I want this to be inexpensive. I am willing to spend money on curriculum that we will use, especially knowing that it will probably be used four times over (various learning styles taken into account, of course). But right now, money is tight. So I'm trying to find cheap and free resources for the things that I know better, so that I can spend the money on the things I don't know. (And I know we will need plenty of paper and toner for the printer for all those free printable activities!)
So I'm making my lists. Must buy this. Would like this when we can afford this. Will ask for this for birthdays/Christmas.
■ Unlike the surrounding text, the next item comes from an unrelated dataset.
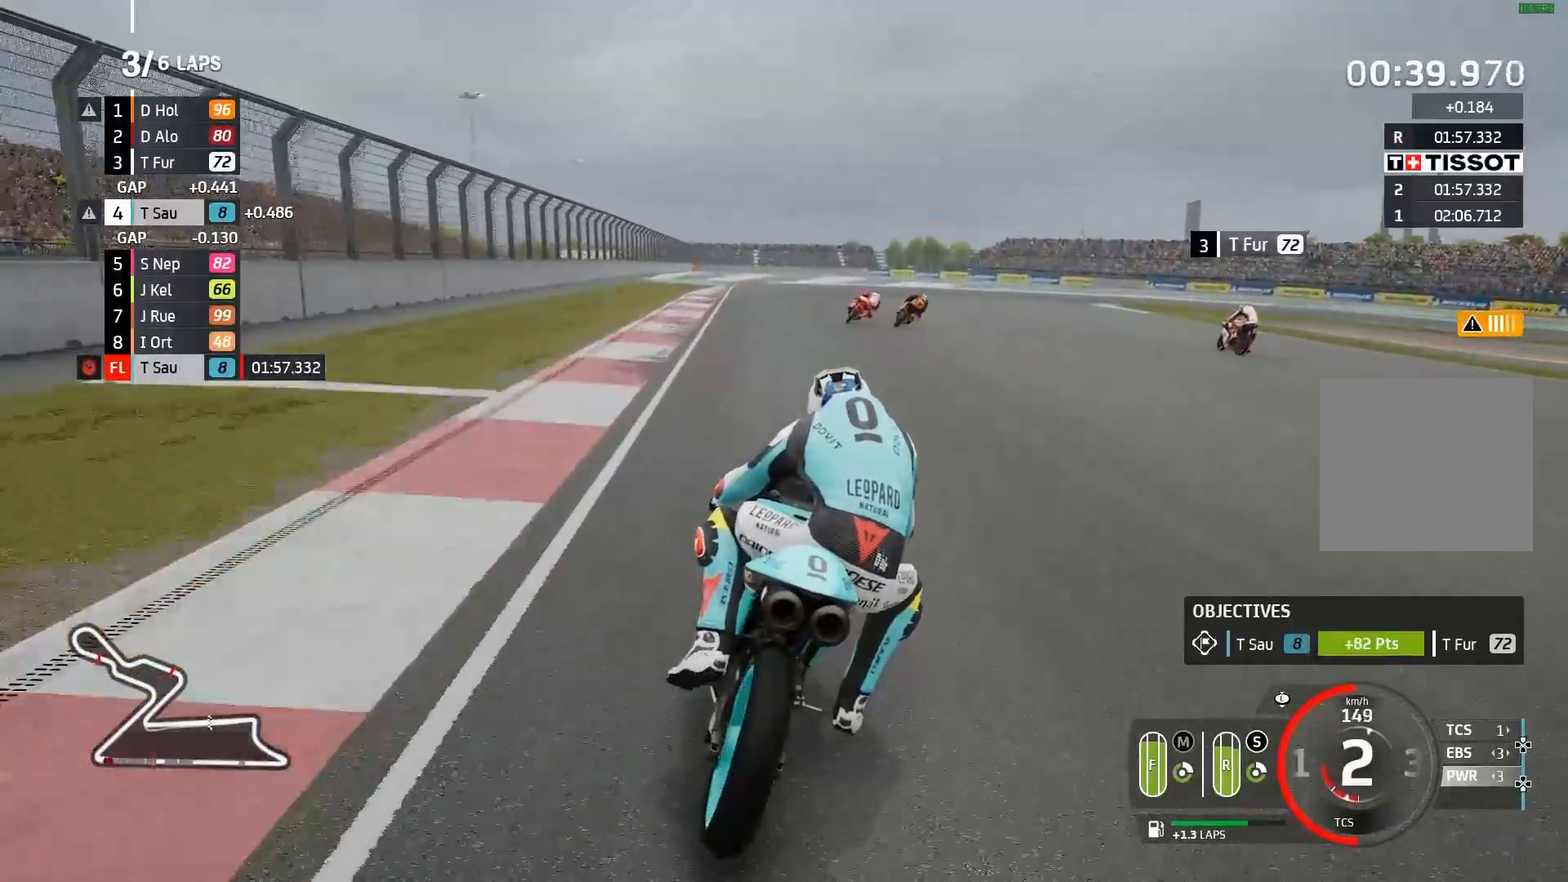
{"buttons": ["A", "L2"], "left_stick": "right", "events": [[500, "A", "down"]]}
For example, there's a fun-looking handwriting series that includes letters to trace and pictures to color, and starting in first grade, Bible verses to copy. Each year is about $18. But there are also many free online printables for letters, some with coloring pages, and I hope I am competent enough to find Bible passages. So those sets will go on my "Would like this" list, but we probably won't buy them right now.
And then there's my list of "next steps" for each subject. Print this free planner and put it in a binder. Get all of my links saved in one spot (or two - bookmarks on my computer and Pinterest). Download these files. Buy this curriculum. Each time I accomplish something on my list I add about three more things.
Once I have my curriculum set in stone, I plan on posting a listing of what we will be using, knowing that it very well may change a few weeks/months in, if we find it isn't working for us. And my homeschooling updates should get more fun once we actually get started, hopefully with specifics about what we're doing, and what is working well (or not!).